HUMANIZAR AL CONSUMIDOR


Con todo hoy abunda la crítica despiadada contra lo que se denominaa manipulación de los medios de comunicación. El periodista se ha demonizado. Se le acusa de que “sólo piensa en vender noti­cias, caiga quien caiga” o de que “lo hace para conveniencia de al­guien”. Estas afirmaciones tienen su fondo de verdad. Pero me remi­to a una comparación: La lectura contrastada de periódicos durante el franquismo y hoy día. Entonces no había apenas diferencia entre leer el Abc, el Ya o el Arriba, si no era en la ubicación de las noticias o el estilo de su redacción. Hoy la diferencia entre los diversos me­dios no sólo permite la elección, sino el contraste de pareceres. Exi­ge, es evidente, una labor más com­pleja por parte del consumidor, que no puede resignarse a seguir la pro­gramación de una sola emisora o leer un solo periódico, por muy afín que le sea, sino que debe recabar más y diversas informaciones para formularse su propio juicio.
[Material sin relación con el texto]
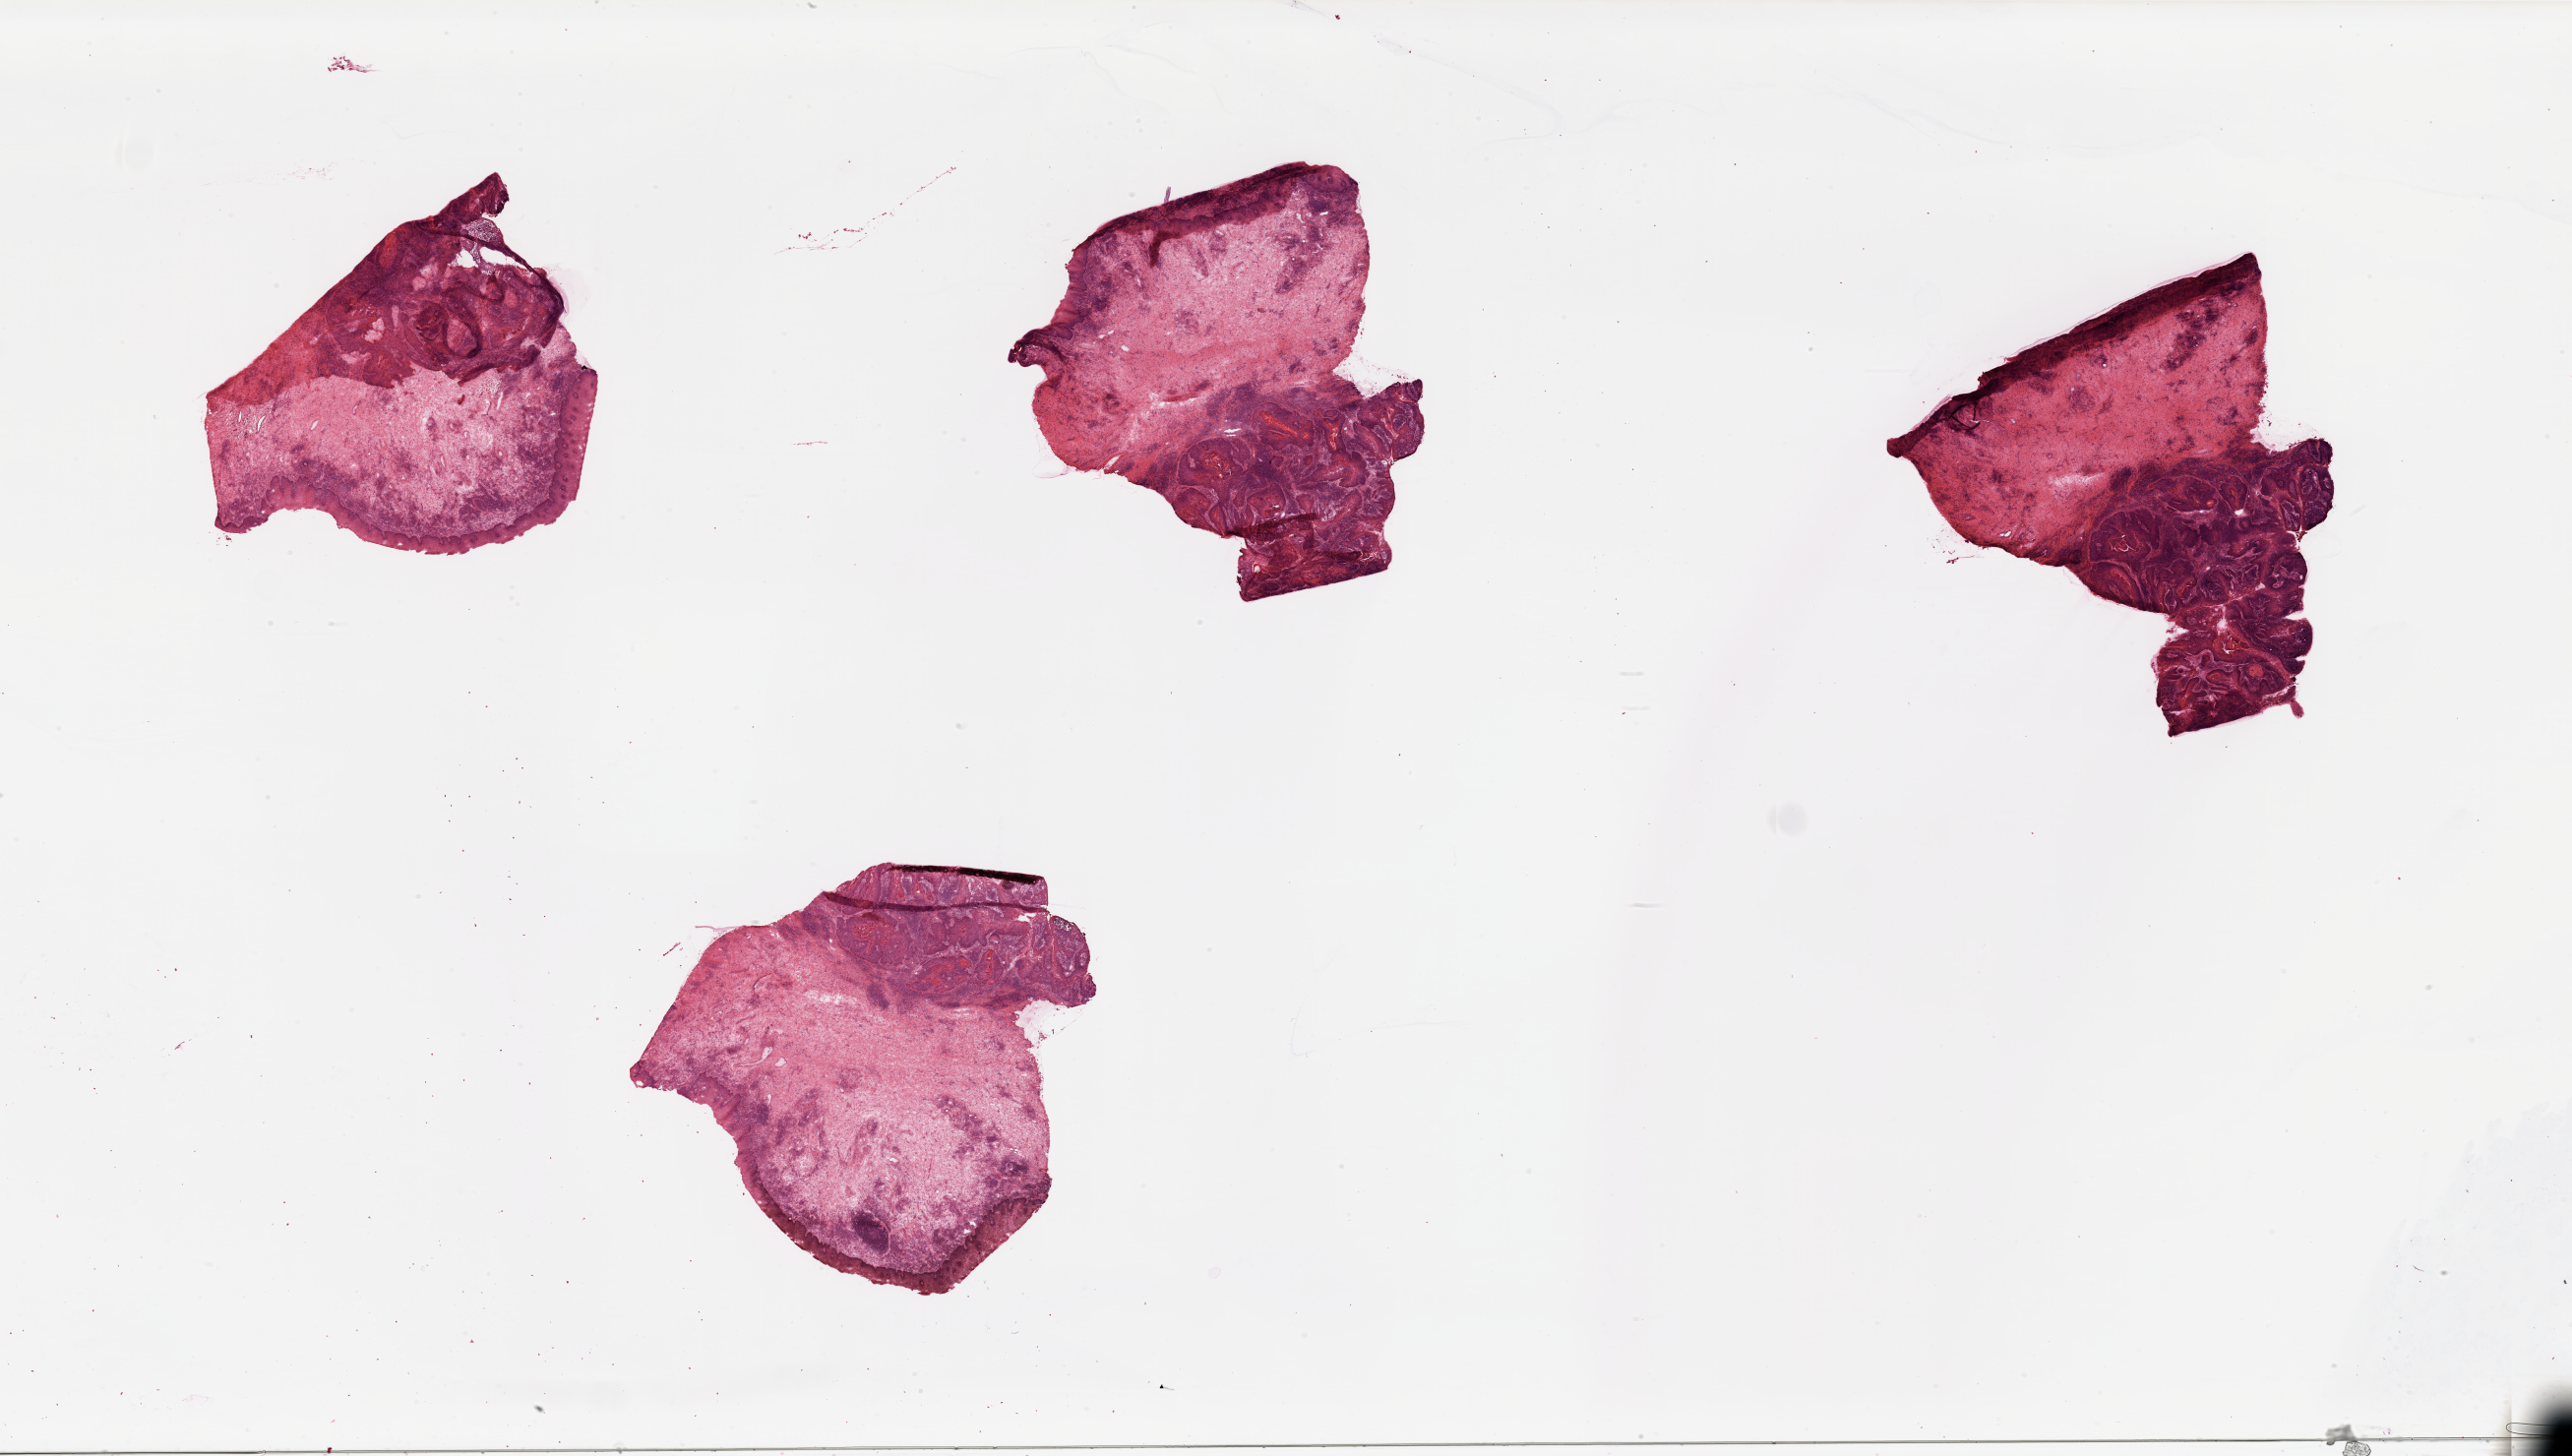
Hematoxylin and eosin (H&E) stained whole-slide image, whole scanned area (about 41.3 x 23.4 mm) shown as a low-resolution overview, head and neck, tissue type not recorded. Patient: male, age 67 years.
Patient diagnosis: Squamous cell carcinoma, NOS (larynx, NOS).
En este sentido el peligro ac­tual es más la indigestión, que im­pide asimilar tan diversos alimen­tos, que la creación de opiniones desde arriba. El riesgo procede más del mundo de los sentidos que de la razón. Son más impactantes las imágenes violentas, superficia­les o entontecedoras de las series o los concursos de televisión, que acaban con la posibilidad de pen­sar, que los debates o la comunica­ción de noticias que crean opinión. Es más dañino para la sociedad y para los jóvenes que se la destruya con subproductos que socavan la sensibilidad y determinan comporta­mientos subconscientes que incluso una opinión teledirigida que al menos permita un rechazo en frío, cerebral y consciente.
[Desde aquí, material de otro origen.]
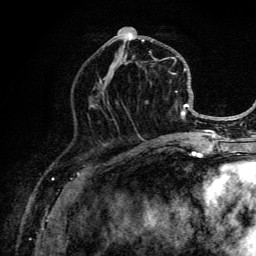
Breast MRI (dynamic contrast-enhanced), one axial slice; position 56 of 134 along the scan axis; cropped to one breast; dynamic contrast-enhanced series, time point 2 of 6 at this slice position (early post-contrast); 3 T; TE 4.2 ms, TR 8.6 ms; 256 × 256 image matrix, field of view 160 × 160 mm. Female patient.
Outlined on this slice (semi-automatically segmented with operator editing):
- enhancing-tissue mask used for the functional tumour volume (all voxels passing the contrast-enhancement thresholds inside the analysis volume; usually the tumour): bounding box <99,26,202,141> (left, top, right, bottom; pixels)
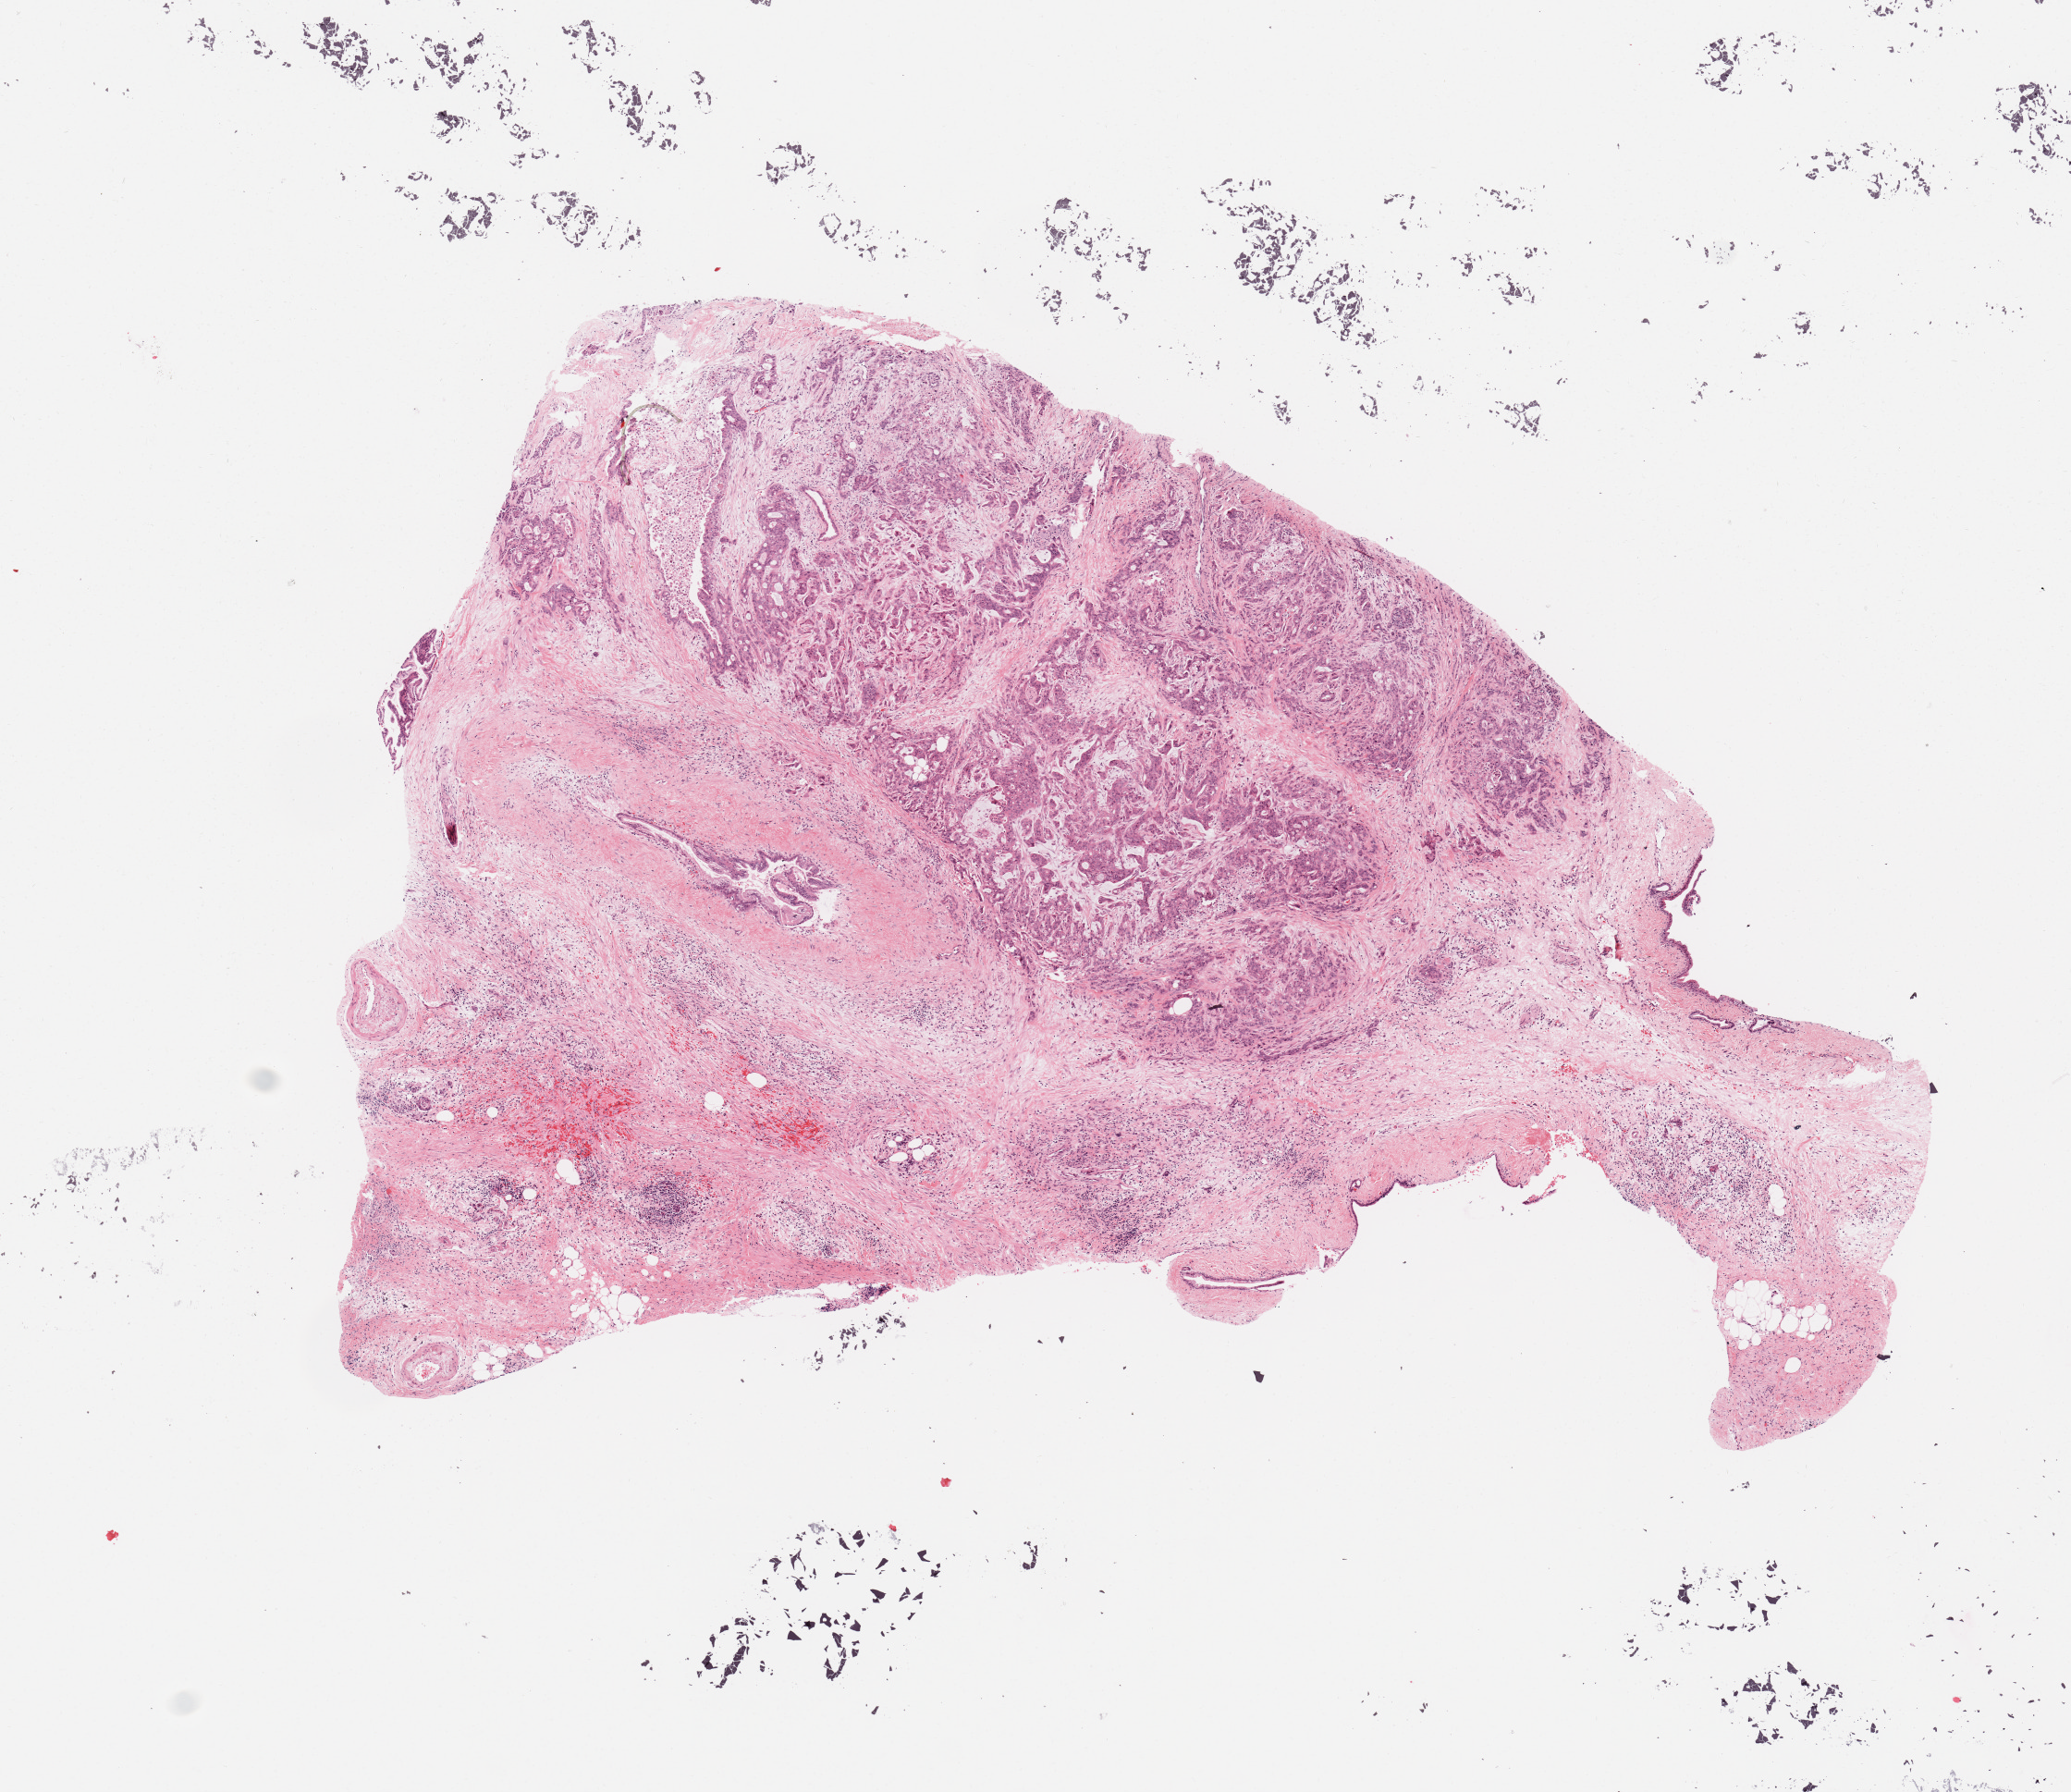
Whole-slide histology image, Hematoxylin and eosin (H&E) stained, low-resolution overview of the scanned area, about 8.9 x 7.7 mm. Tumour tissue sample, sampled site: pancreas. 65-year-old male patient. Histologic grade: G3 (poorly differentiated). Composition of this section per pathologist review: tumour nuclei 60%, necrosis 2%.
AJCC pathologic stage: IA. Histologic diagnosis: Infiltrating duct carcinoma, NOS.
De cara a la for­mación de los jóve­nes nos interesa aquí sobre todo la actitud del receptor que reci­be ese caudal de “vida” a través de medios tecnológicos que se caracterizan, a diferencia de la lec­tura, que en general requiere un esfuerzo, en intentar someter la voluntad, a través de un potente caudal sensible.


El futuro consumidor de los me­dios de comunicación debería estar preparado para no perder el con­tacto con la vida por la indigestión de señales. Para ello se impone una necesidad imperiosa. Al igual que el codificador, tiene y debe de seleccionar entre lo seleccionado. Hay que cultivar el buen gusto y la sensibilidad para rechazar progra­mas, emisoras o mensajes que se caracterizan sistemáticamente por ofrecernos la realidad deformada y que acaban por embotar los senti­dos. O al menos contrastar las in­formaciones, lo que en teoría sería posible en toda sociedad democrá­tica. Digo en teoría porque los Go­biernos tienden a hacerse con el monopolio de los medios, como el reciente caso de Putin, por no citar ejemplos más cercanos.
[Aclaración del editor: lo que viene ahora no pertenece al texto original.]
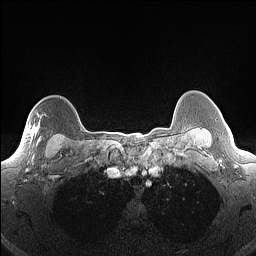
Breast MRI (dynamic contrast-enhanced), one axial slice. Position 125 of 160 along the scan axis. Dynamic contrast-enhanced series, time point 2 of 7 at this slice position (early post-contrast). 1.5 T. TE 1.4 ms, TR 5 ms. 1.3 mm slice thickness. 256 × 256 image matrix, field of view 300 × 300 mm. Female patient.
Structures marked on this image (semi-automatically segmented with operator editing):
- enhancing-tissue mask used for the functional tumour volume (all voxels passing the contrast-enhancement thresholds inside the analysis volume; usually the tumour): bounding box [x1, y1, x2, y2] px = [31, 111, 42, 156]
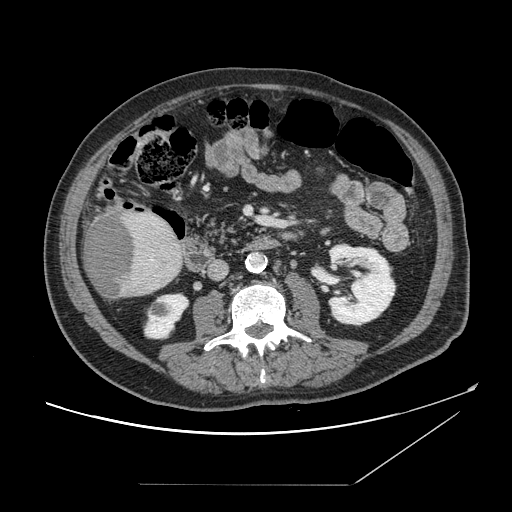
Contrast-enhanced abdominal CT, one axial slice; slice 45 of 166 in the series (ordered by position); intravenous contrast given; soft-tissue window (W 400 / L 40 HU); 512 × 512 image matrix, field of view 416 × 416 mm. Case-level facts recorded for this patient, not image findings: patient: male, age 67 years at operation; diagnosis: colorectal cancer liver metastases, imaged before liver resection; multiple liver metastases: no; largest metastasis: 2.2 cm.
Structures marked on this image (expert manual segmentation):
- liver: bounding box (x1, y1, x2, y2) in pixels: (84, 208, 184, 300)
- liver metastasis: (83, 215, 136, 298)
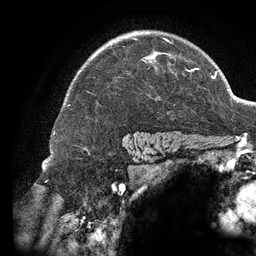
Breast MRI (dynamic contrast-enhanced), one axial slice; slice 96 of 134 in the series (ordered by position); cropped to one breast; dynamic contrast-enhanced series, time point 2 of 6 at this slice position (early post-contrast); 3 T; TE 2.7 ms, TR 6.5 ms; 1.2 mm slice thickness; 256 × 256 image matrix, field of view 200 × 200 mm. Female patient.
Structures marked on this image (semi-automatic segmentation, software-assisted and operator-edited):
- enhancing-tissue mask used for the functional tumour volume (all voxels passing the contrast-enhancement thresholds inside the analysis volume; usually the tumour): box from (x=88, y=37) to (x=196, y=93) px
Es cierto que no siempre puede exigirse en el comunicación difícil quehacer de la comunicación la obra perfecta o la obra de arte, que, como decía Heideg­ger, que sería una “desvelación de la verdad”. Pero se im­pone una selección que permita al es­pectador primero sa­borear y luego dige­rir el producto. Igual que no puede uno alimentarse sólo de artículos de confitería, porque se destro­zaría el estómago, se requiere una educa­ción apta para autoprepararse un menú vital en el que el-perió­dico, la radio, la televi­sión, la informática ocu­pen su lugar junto a la lectura, el ejercicio físico, la relación directa interpersonal y tantas cosas buenas de la vida. Se requiere un sentido crítico, que pasa por el co­nocimiento interpretativo de la ela­boración que realiza el consumidor. Si no, acabaríamos cayendo en el horno televisívus o el enano infor­mático, que no dejan de ser dos versiones de pequeño monstruo producto de las nuevas tecnologías.


Tampoco es solución el rechazo sistemático. ‘Todo es basura”, lue­go retirémonos al monte, desconec­tándonos de todos los canales y el lenguaje del hombre de hoy. Junto con la selección el buen consumi­dor de medios debe aprenderse las técnicas elementales de su lengua­je, que permiten, en vez de escan­dalizarse o turbarse, por ejemplo, ante una noticia de corrupción polí­tica, resituarla, aplicándole los re­ductores necesarios. Esa noticia vende, está orquestada por tales in­tereses políticos y contrasta con la escasa relevancia que le concede tal otro medio, por ejemplo.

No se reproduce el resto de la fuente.